El hombre cuya intuición cinematográfica más admiro en el mundo se llama Steven Spielberg. Él es el responsable de la película que nos ocupa. En estos días en los que estamos hasta arriba de tanto celuloide inútil y tanto trucaje pirotécnico, una cinta como War Horse es un bálsamo que nos recuerda aquel tiempo en el que Hollywood vendía magia, inocencia y noble espectáculo.
El guión parte de una novela juvenil escrita por Michael Morpurgo, adaptada al escenario en un montaje con sofisticadas marionetas, que ganó el premio Tony. De ahí extrae War Horse su trama.
El joven Albert Narracott (Jeremy Irvine) cuida a un bellísimo caballo en una granja de Devonshire, poco antes del estallido de la Primera Guerra Mundial. A pesar de que el padre del chico, Ted (Peter Mullan), adquirió a este alazán en una reñida subasta y animado por la bebida, su madre, Rose (Emily Watson), hubiera preferido un percherón de tiro en lugar de un pura sangre, inútil para la agricultura. En todo caso, el chico sabe, igual que lo sabemos los espectadores, que éste es el mejor compañero que uno pueda desear. Joey –así se llama el equino– ve interrumpida su felicidad cuando los Narracott pierden las esperanzas de sacar adelante la cosecha. Al borde de la ruina, y sin dinero para pagar su renta al cacique, tienen que vender a Joey.
El capitán Nicholls (Tom Hiddleston) lo compra para que sea su montura en su división de caballería. A partir de ahí, el animal cabalga hacia un infierno del que Albert está empeñado en rescatarle. Nuevos personajes (ingleses, alemanes, franceses…) irán tomando el testigo en esta historia en la que el caballo sirve de hilo conductor.

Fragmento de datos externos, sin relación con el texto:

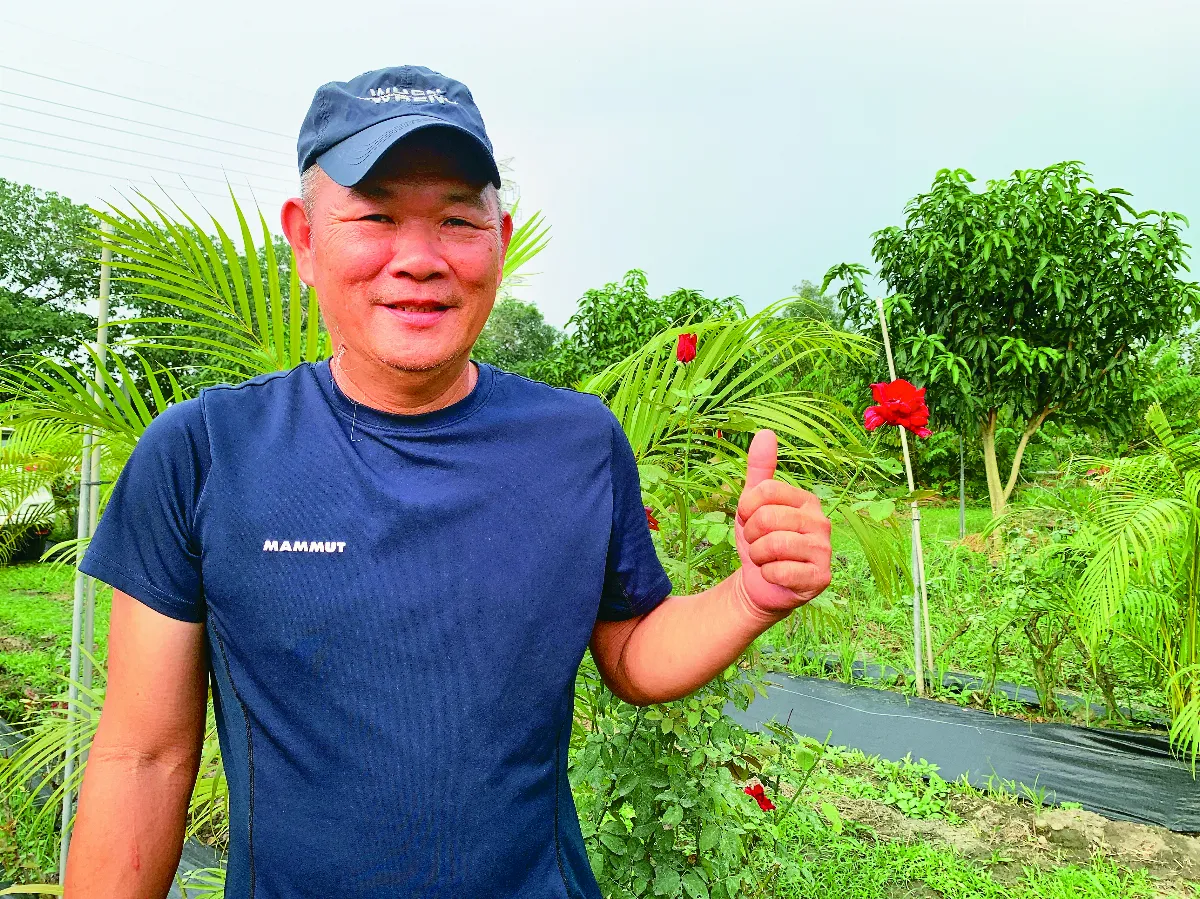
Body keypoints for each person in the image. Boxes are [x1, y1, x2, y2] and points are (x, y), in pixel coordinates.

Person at [63, 65, 832, 899]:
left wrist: (750, 597)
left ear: (500, 240)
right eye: (377, 216)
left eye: (458, 220)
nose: (420, 260)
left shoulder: (577, 442)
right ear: (305, 239)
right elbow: (143, 757)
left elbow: (633, 651)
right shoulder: (206, 452)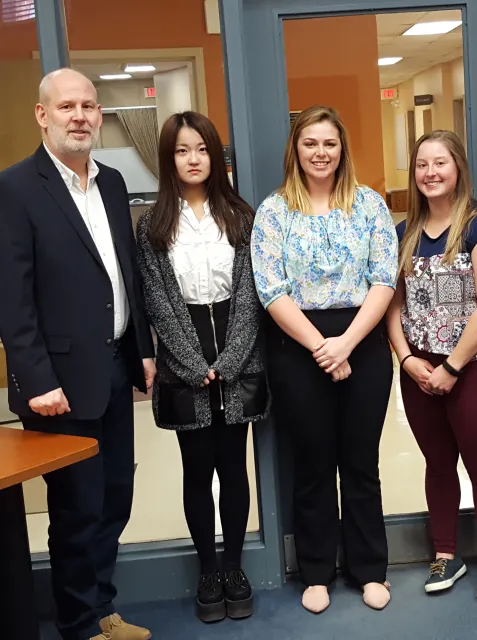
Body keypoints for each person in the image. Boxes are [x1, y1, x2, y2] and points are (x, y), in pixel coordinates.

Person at [0, 68, 156, 640]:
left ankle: (103, 608)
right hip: (57, 386)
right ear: (43, 115)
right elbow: (11, 300)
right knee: (75, 509)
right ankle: (79, 624)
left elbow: (125, 277)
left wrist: (141, 349)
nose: (80, 116)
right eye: (67, 106)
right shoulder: (15, 189)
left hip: (114, 368)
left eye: (89, 105)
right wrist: (36, 378)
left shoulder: (112, 183)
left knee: (116, 497)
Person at [251, 105, 397, 614]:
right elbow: (271, 290)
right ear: (296, 149)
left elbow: (384, 280)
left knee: (361, 462)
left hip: (363, 342)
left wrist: (347, 344)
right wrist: (321, 346)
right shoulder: (274, 212)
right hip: (299, 347)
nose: (320, 153)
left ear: (342, 149)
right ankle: (316, 571)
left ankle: (369, 569)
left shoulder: (371, 206)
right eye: (310, 143)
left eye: (329, 143)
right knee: (312, 464)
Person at [135, 112, 270, 623]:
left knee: (234, 469)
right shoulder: (153, 224)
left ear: (215, 156)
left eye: (202, 150)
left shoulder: (240, 215)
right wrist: (193, 363)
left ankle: (235, 567)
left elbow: (254, 294)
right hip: (181, 359)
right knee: (197, 471)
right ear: (169, 160)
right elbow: (156, 300)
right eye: (181, 151)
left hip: (236, 352)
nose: (193, 159)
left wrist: (231, 359)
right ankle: (208, 570)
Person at [386, 130, 477, 604]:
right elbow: (392, 304)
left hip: (473, 368)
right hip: (419, 370)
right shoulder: (404, 235)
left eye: (440, 163)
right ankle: (446, 554)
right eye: (422, 165)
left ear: (457, 167)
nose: (430, 173)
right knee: (437, 466)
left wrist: (452, 367)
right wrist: (407, 358)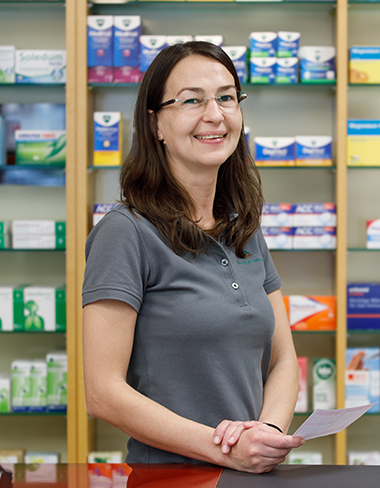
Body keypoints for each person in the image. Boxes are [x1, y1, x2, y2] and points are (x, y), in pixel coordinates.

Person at [82, 41, 304, 473]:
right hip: (169, 478)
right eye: (191, 101)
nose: (215, 115)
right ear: (156, 125)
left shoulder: (244, 229)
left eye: (226, 97)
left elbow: (283, 360)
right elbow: (102, 391)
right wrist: (224, 449)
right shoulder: (125, 233)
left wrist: (267, 437)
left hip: (247, 477)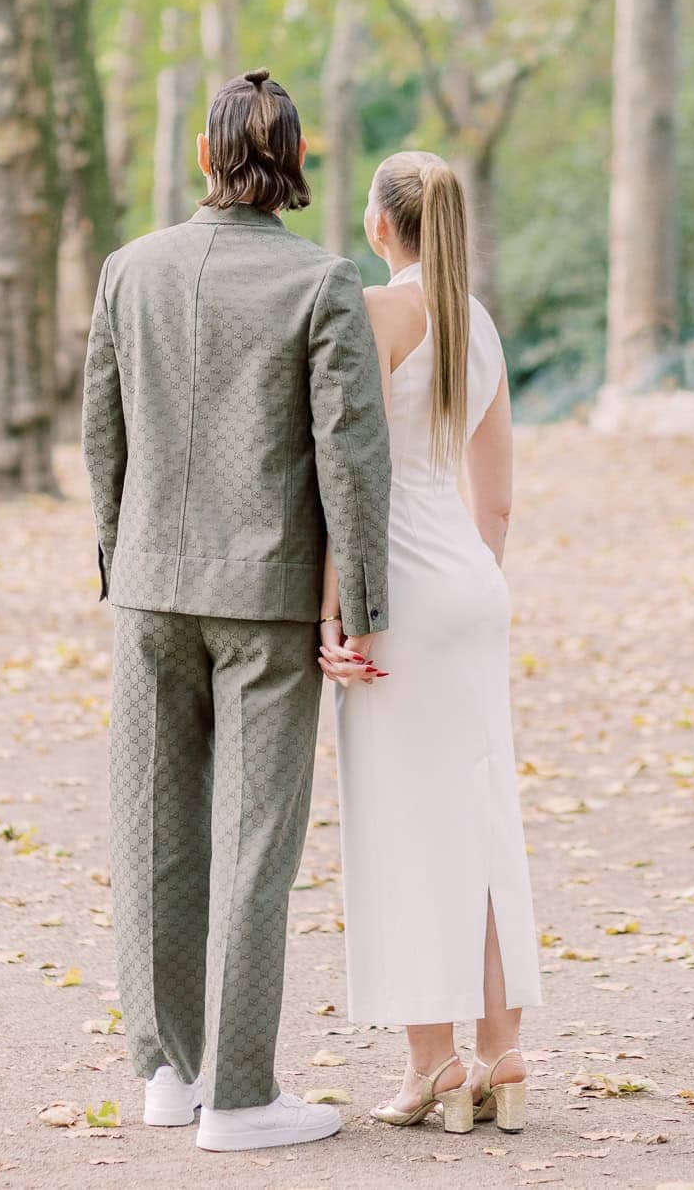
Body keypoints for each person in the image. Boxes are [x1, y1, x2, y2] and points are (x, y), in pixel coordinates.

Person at [81, 69, 391, 1154]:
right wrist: (360, 607)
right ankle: (244, 1095)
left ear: (206, 160)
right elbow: (350, 462)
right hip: (266, 602)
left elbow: (101, 437)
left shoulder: (131, 271)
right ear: (294, 164)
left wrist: (120, 562)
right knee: (256, 844)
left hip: (152, 590)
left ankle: (169, 1071)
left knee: (154, 832)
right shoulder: (323, 284)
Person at [322, 150, 542, 1135]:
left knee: (407, 828)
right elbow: (493, 498)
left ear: (380, 228)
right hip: (469, 585)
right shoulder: (479, 326)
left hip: (396, 591)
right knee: (484, 823)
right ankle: (506, 1056)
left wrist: (335, 609)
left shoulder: (376, 316)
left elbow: (350, 481)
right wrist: (472, 579)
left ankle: (433, 1067)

La aventura de Joey se convierte, gracias a Spielberg, en una experiencia conmovedora, rodada por el cineasta con la satisfacción y el brío de quien ha llegado al clasicismo y no quiere alejarse de él. La del cineasta es una actitud estética, y en los tiempos que corren, también ética.
Cuando miras hacia atrás y observas cómo se ha dilapidado la herencia creativa de los grandes estudios, comprendes que una obra como War Horse, que más de uno considerará nostálgica y pasada de moda, es mucho más valiente y meritoria que todos los experimentos de shaky camera que hoy nos atormentan (Me refiero a ese estilo parkinsoniano que consiste en agitar la cámara como si el operador fuera un tembloroso reportero de guerra).
En realidad, creo que War Horse vacunará a más de un espectador de la generación YouTube, y le hará comprender que una carga de caballería, vista en la gran pantalla a través de los ojos de Spielberg, es un ejercicio épico que no tiene sucedáneos.
Supongo que donde yo empleo adjetivos como emotivo y enternecedor, otros escribirán sentimentaloide y sensiblero. Hace tiempo que perdimos la inocencia, ésa que el cine de los cuarenta cultivaba con esmero, y que nos permitía reír, llorar y disfrutar de forma genuina. Hoy las emociones son un postizo y las películas se atienen a verdades más prosaicas, de ésas que gustan a los críticos. Pero precisamente por eso agradezco a Spielberg esta peripecia juvenil. Un cuento de hadas tan sincero como la banda sonora que le ha compuesto John Williams.
Cuando el viaje paralelo de Albert y su caballo se convierte en una terrible lucha por la supervivencia, uno siente que esta fábula de coraje recupera sentimientos bastante obvios y necesarios, que Hollywood parecía tener abandonados.
Nos hallamos ante una película elegante, rodada al viejo estilo. Cuando la vemos, cobra sentido aquella charla personal que un jovencísimo Spielberg mantuvo con el maestro John Ford. Nadie rodó las escenas de caballería como Ford, y tengo la impresión de que Spielberg es de los pocos que recuerdan ese viejo secreto.
Aparte de las interpretaciones y del impecable trabajo de los caballistas, no quiero olvidarme del trabajo del director de fotografía Janusz Kamiński y del magnífico diseño de producción de Rick Carter. Sin ellos, la cinta no tendría las mismas virtudes.